→ **REQUIREMENT**:
I'd like an exact copy of only the lines from the start of the listing below through the line that holds "Data_in = 0;". Please keep the pictures out.

→ **MATERIAL FOR THE TASK**:

+ + +

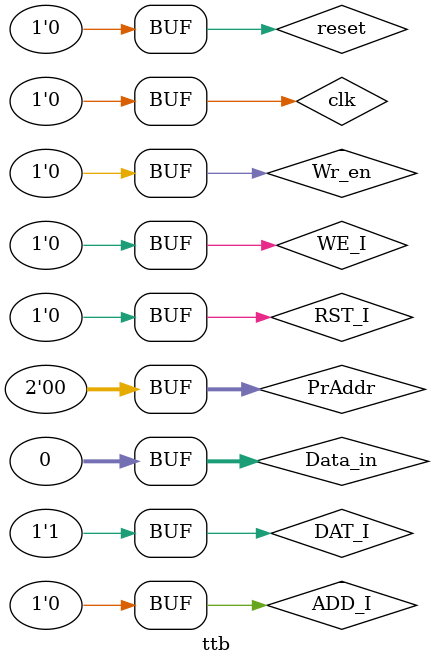
<source format=v>
`timescale 1ns / 1ps


module ttb;

	// Inputs
	reg clk;
	reg reset;
	reg [3:2] PrAddr;
	reg Wr_en;
	reg [31:0] Data_in;

	// Outputs
	wire IRQ;
	wire [31:0] Data_out;

	// Instantiate the Unit Under Test (UUT)
	timer uut (
		.clk(clk), 
		.reset(reset), 
		.PrAddr(PrAddr), 
		.Wr_en(Wr_en), 
		.Data_in(Data_in), 
		.IRQ(IRQ), 
		.Data_out(Data_out)
	);

	initial begin
		// Initialize Inputs
		clk = 0;
		reset = 1;
		PrAddr = 0;
		Wr_en = 0;
		Data_in = 0;

		// Wait 100 ns for global reset to finish
		#100;
		reset=0;
		ADD_I = 0;
		WE_I = 0;
		DAT_I = 9;
		#10;
		ADD_I = 2'b01;
		WE_I = 1;
		RST_I = 0;
		#10;
		ADD_I = 2'b00;
		DAT_I = {28'd0,1'b1,2'b00,1'b1};
		#10;
		WE_I = 0;
		#200;
		WE_I = 1;
		DAT_I = {28'd0,1'b0,2'b01,1'b1};
		#10;
		WE_I = 0;
        
		// Add stimulus here

	end
      
endmodule


</source>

+ + +

→ **RESULT OF THIS EXERCISE**:
<source format=v>
`timescale 1ns / 1ps


module ttb;

	// Inputs
	reg clk;
	reg reset;
	reg [3:2] PrAddr;
	reg Wr_en;
	reg [31:0] Data_in;

	// Outputs
	wire IRQ;
	wire [31:0] Data_out;

	// Instantiate the Unit Under Test (UUT)
	timer uut (
		.clk(clk), 
		.reset(reset), 
		.PrAddr(PrAddr), 
		.Wr_en(Wr_en), 
		.Data_in(Data_in), 
		.IRQ(IRQ), 
		.Data_out(Data_out)
	);

	initial begin
		// Initialize Inputs
		clk = 0;
		reset = 1;
		PrAddr = 0;
		Wr_en = 0;
		Data_in = 0;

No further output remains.